Exercise »
Would you copy the line that includes "משלוח עם שליח עד הבית ח" and every line that follows it, down to the last line of the listing below, exactly as they stand?

----------

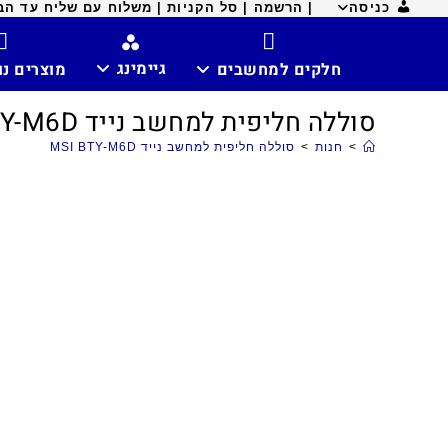
כניסה
| הרשמה |
סל הקניות |
משלוח עם שליח עד הבית ח
גיימינג
חלקים למחשבים
מוצרים נ
סוללה חליפית למחשב נייד MSI BTY-M6D
>
חנות
>
סוללה חליפית למחשב נייד MSI BTY-M6D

----------

Result for this task »
משלוח עם שליח עד הבית ח
גיימינג
חלקים למחשבים
מוצרים נ
סוללה חליפית למחשב נייד MSI BTY-M6D
>
חנות
>
סוללה חליפית למחשב נייד MSI BTY-M6D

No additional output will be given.